Saanich school district strike reaches fifth day

Local News

Nearly 8 000 students away from class for whole week in 14 schools across Saanich

Photo via CUPE 441 Saanich School District Employees on Facebook

Across Saanich, 14 schools have closed their doors this week due to an ongoing labour dispute between the Saanich School District and the Canadian Union of Public Employees (CUPE) 441, the union representing over 500 teachers in addition to support and custodial workers. 

Nearly 8 000 students have been away from classes since Oct. 28, with wage parity cited by the union as one of the main issues for the strike — particularly for instructors with the same position in various school districts in the Capital Region District. 

For example, the union said in a Times Colonist article published earlier this week, an education assistant in Saanich — School District 63 — is paid $21.61 per hour under the previous agreement with the Saanich School District while a similar worker in School District 62 in Sooke is paid $25.28 per hour. 

After seven months at the bargaining table, the union gave a 72-hour strike notice on Oct. 23 and began striking Monday. 

“We have let the employer know that we are available around the clock to sit down and come to a settlement,” said CUPE 441 President Dean Coates in a statement published on CUPE 431’s webpage. “We are disappointed to be on strike, but we need to gain fairness for our members.”

The Saanich School District has insisted on addressing the wage disparity issue through a provincial bargaining mandate, the Provincial Framework Agreement

“Wage disparity is also an issue that affects many school districts across the Province in addition to Saanich, and therefore requires a provincial-level approach.
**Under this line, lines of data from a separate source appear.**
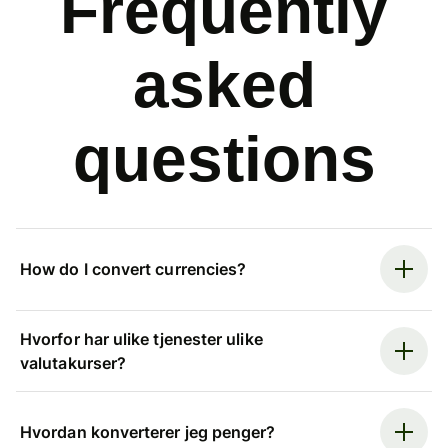
Frequently
asked
questions
How do I convert currencies?
Hvorfor har ulike tjenester ulike
valutakurser?
Hvordan konverterer jeg penger?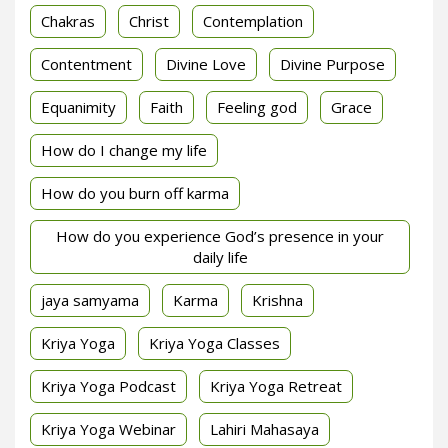
Chakras
Christ
Contemplation
Contentment
Divine Love
Divine Purpose
Equanimity
Faith
Feeling god
Grace
How do I change my life
How do you burn off karma
How do you experience God’s presence in your
daily life
jaya samyama
Karma
Krishna
Kriya Yoga
Kriya Yoga Classes
Kriya Yoga Podcast
Kriya Yoga Retreat
Kriya Yoga Webinar
Lahiri Mahasaya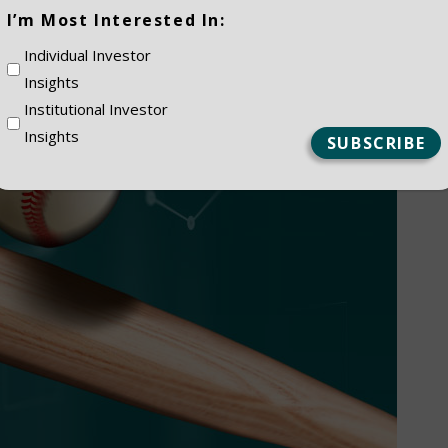
(Required)
I’m Most Interested In:
Individual Investor
Insights
Institutional Investor
Insights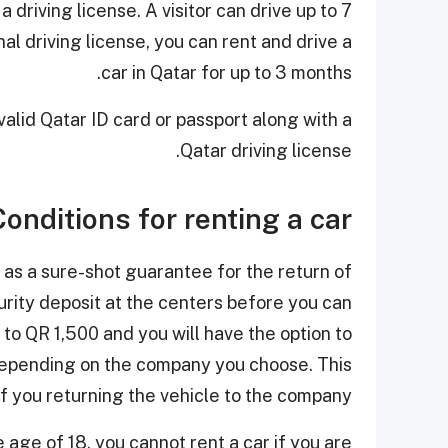
a driving license. A visitor can drive up to 7
nal driving license, you can rent and drive a
car in Qatar for up to 3 months.
valid Qatar ID card or passport along with a
Qatar driving license.
Conditions for renting a car
 as a sure-shot guarantee for the return of
urity deposit at the centers before you can
to QR 1,500 and you will have the option to
, depending on the company you choose. This
f you returning the vehicle to the company.
 age of 18, you cannot rent a car if you are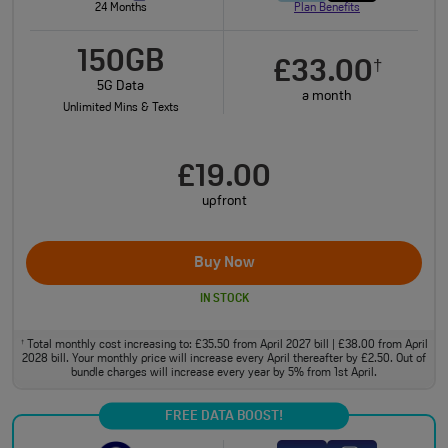
24 Months
Plan Benefits
150GB
£33.00
†
5G Data
a month
Unlimited Mins & Texts
£19.00
upfront
Buy Now
IN STOCK
Total monthly cost increasing to: £35.50 from April 2027 bill | £38.00 from April
†
2028 bill. Your monthly price will increase every April thereafter by £2.50. Out of
bundle charges will increase every year by 5% from 1st April.
FREE DATA BOOST!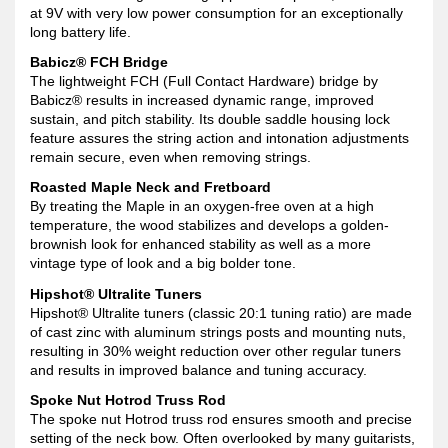
at 9V with very low power consumption for an exceptionally
long battery life.
Babicz® FCH Bridge
The lightweight FCH (Full Contact Hardware) bridge by
Babicz® results in increased dynamic range, improved
sustain, and pitch stability. Its double saddle housing lock
feature assures the string action and intonation adjustments
remain secure, even when removing strings.
Roasted Maple Neck and Fretboard
By treating the Maple in an oxygen-free oven at a high
temperature, the wood stabilizes and develops a golden-
brownish look for enhanced stability as well as a more
vintage type of look and a big bolder tone.
Hipshot® Ultralite Tuners
Hipshot® Ultralite tuners (classic 20:1 tuning ratio) are made
of cast zinc with aluminum strings posts and mounting nuts,
resulting in 30% weight reduction over other regular tuners
and results in improved balance and tuning accuracy.
Spoke Nut Hotrod Truss Rod
The spoke nut Hotrod truss rod ensures smooth and precise
setting of the neck bow. Often overlooked by many guitarists,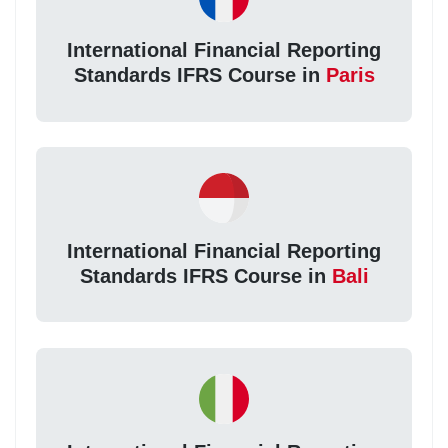
International Financial Reporting
Standards IFRS Course in
Paris
International Financial Reporting
Standards IFRS Course in
Bali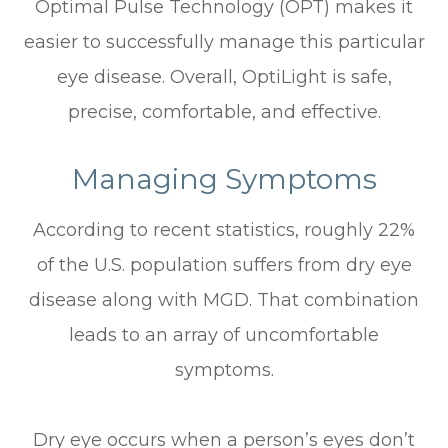
Optimal Pulse Technology (OPT) makes it
easier to successfully manage this particular
eye disease. Overall, OptiLight is safe,
precise, comfortable, and effective.
Managing Symptoms
According to recent statistics, roughly 22%
of the U.S. population suffers from dry eye
disease along with MGD. That combination
leads to an array of uncomfortable
symptoms.
Dry eye occurs when a person’s eyes don’t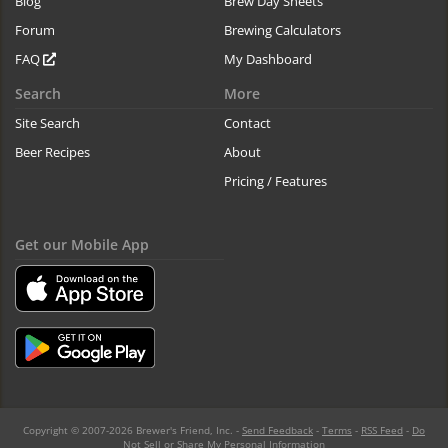
Blog
Brew Day Sheets
Forum
Brewing Calculators
FAQ
My Dashboard
Search
More
Site Search
Contact
Beer Recipes
About
Pricing / Features
Get our Mobile App
Copyright © 2007-2026 Brewer's Friend, Inc. -
Send Feedback
-
Terms
-
RSS Feed
-
Do
Not Sell or Share My Personal Information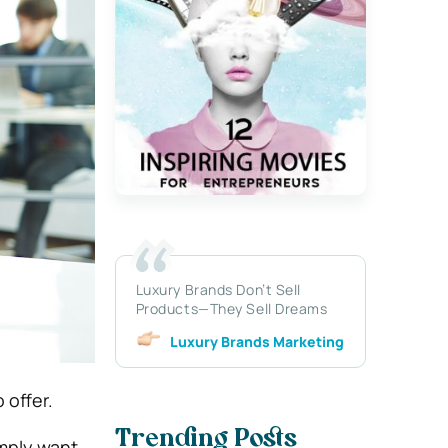
Luxury Brands Don’t Sell
Products—They Sell Dreams
Luxury Brands Marketing
 offer.
Trending Posts
imply want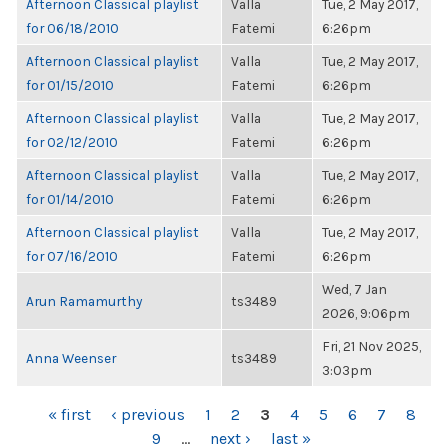
Afternoon Classical playlist
Valla
Tue, 2 May 2017,
for 06/18/2010
Fatemi
6:26pm
Afternoon Classical playlist
Valla
Tue, 2 May 2017,
for 01/15/2010
Fatemi
6:26pm
Afternoon Classical playlist
Valla
Tue, 2 May 2017,
for 02/12/2010
Fatemi
6:26pm
Afternoon Classical playlist
Valla
Tue, 2 May 2017,
for 01/14/2010
Fatemi
6:26pm
Afternoon Classical playlist
Valla
Tue, 2 May 2017,
for 07/16/2010
Fatemi
6:26pm
Wed, 7 Jan
Arun Ramamurthy
ts3489
2026, 9:06pm
Fri, 21 Nov 2025,
Anna Weenser
ts3489
3:03pm
PAGES
« first
‹ previous
1
2
3
4
5
6
7
8
9
…
next ›
last »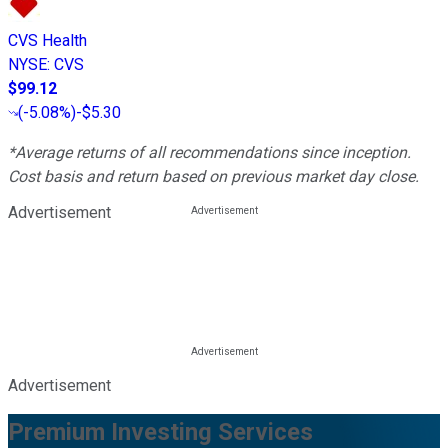
CVS Health
NYSE
:
CVS
$99.12
(
-5.08%
)
-$5.30
*Average returns of all recommendations since inception.
Cost basis and return based on previous market day close.
Advertisement
Advertisement
Premium Investing Services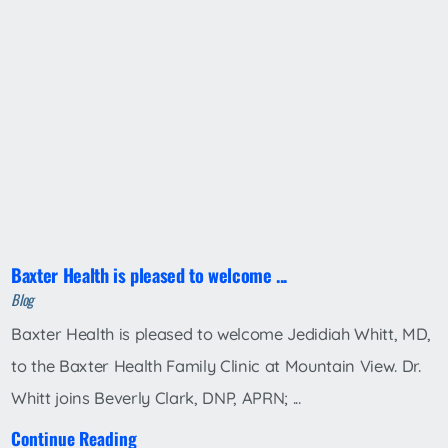
Baxter Health is pleased to welcome ...
Blog
Baxter Health is pleased to welcome Jedidiah Whitt, MD,
to the Baxter Health Family Clinic at Mountain View. Dr.
Whitt joins Beverly Clark, DNP, APRN; ...
Continue Reading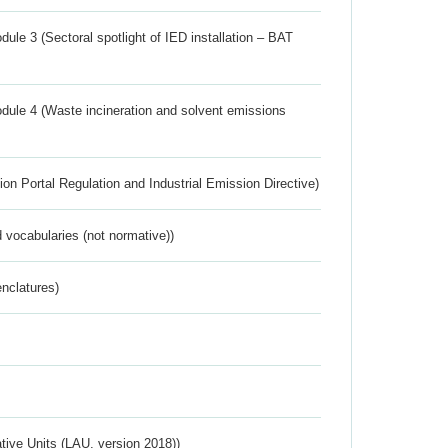
ule 3 (Sectoral spotlight of IED installation – BAT
dule 4 (Waste incineration and solvent emissions
ion Portal Regulation and Industrial Emission Directive)
 vocabularies (not normative))
nclatures)
ative Units (LAU, version 2018))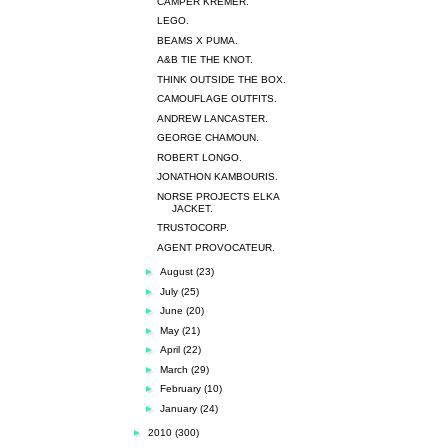
CAMPER KREMER.
LEGO.
BEAMS X PUMA.
A&B TIE THE KNOT.
THINK OUTSIDE THE BOX.
CAMOUFLAGE OUTFITS.
ANDREW LANCASTER.
GEORGE CHAMOUN.
ROBERT LONGO.
JONATHON KAMBOURIS.
NORSE PROJECTS ELKA
JACKET.
TRUSTOCORP.
AGENT PROVOCATEUR.
►
August
(23)
►
July
(25)
►
June
(20)
►
May
(21)
►
April
(22)
►
March
(29)
►
February
(10)
►
January
(24)
►
2010
(300)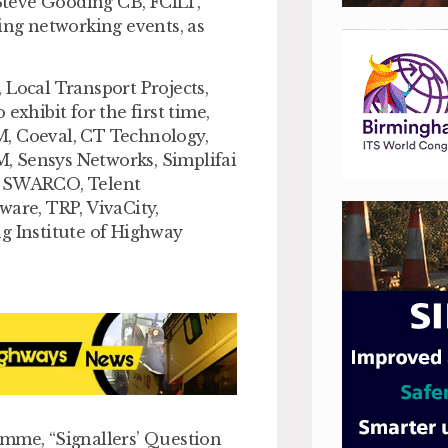
Steve Gooding CB, FCILT,
ing networking events, as
 Local Transport Projects,
hibit for the first time,
M, Coeval, CT Technology,
, Sensys Networks, Simplifai
s, SWARCO, Telent
ware, TRP, VivaCity,
g Institute of Highway
amme, “Signallers’ Question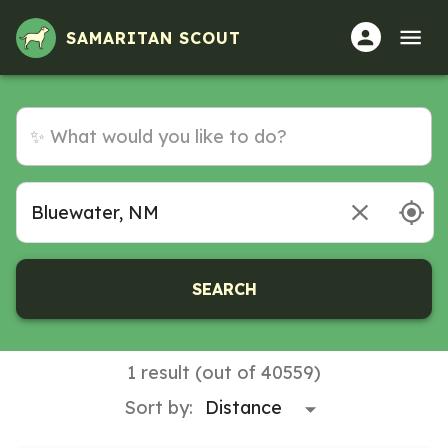
SAMARITAN SCOUT
SEARCH
1 result (out of 40559)
Sort by:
Determining the degree of wage disparity is complicated by variation in job descriptions (duties and responsibilities) from district to district,” reads a press release. “For example, while it is known that wages vary for similar positions in other school districts, it has not yet been established to what degree the job duties and responsibilities vary.”. 

Specifically, the district cites clause seven — a rule that ensures the employer that bargaining issues are handled fairly and consistently throughout the province through a Job Evaluation (JE) committee. 

The roles of the JE committee, as outlined in the document, include identifying the job hierarchy for local job descriptions for all school districts and comparing the local job hierarchy to the set-benchmark hierarchy. 

The job action also comes in the wake of recent tension between CUPE and the University of Victoria bargaining team. 

In the summer, CUPE 4163 Component Three, a union overseeing about 800 continuing lecturers and sessional instructors, failed to reach an agreement after months of collective bargaining. There were fears on campus that the sessional instructors within CUPE 4163 — who perform roughly 60 per cent of the instruction at UVic — would strike and disrupt classes at the beginning of a new semester.

After talks broke down in the summer, Component Three launched a public campaign last month, running ads on BC Transit buses with advertisements that read “If we show you our faces, we could lose our jobs.” 

Similarly to CUPE 441, the two sides were deadlocked on wage issues. However, classes weren’t disrupted, and after months of collective bargaining the union reached an agreement with the university following two days of mediation. 

The Saanich school district wrote on their website they are in daily conversation with the Ministry of Education, but maintain the only way to resolve the dispute is for the parties to talk at the bargaining table and work under the provincial mandate. 

“We understand how frustrating this is for parents and kids and we want to work successfully with both parties,” said B.C.’s education minister, Rob Fleming in an interview with CTV News Vancouver Island.

“We have settled 53 agreements with support staff unions across B.C., so there is stability and certainty for kids in almost every school district around British Columbia.” 

On Wednesday, CUPE 441 received support from the Greater Victoria Teachers’ Association, and late Thursday night confirmed that schools in Saanich would be closed on Friday.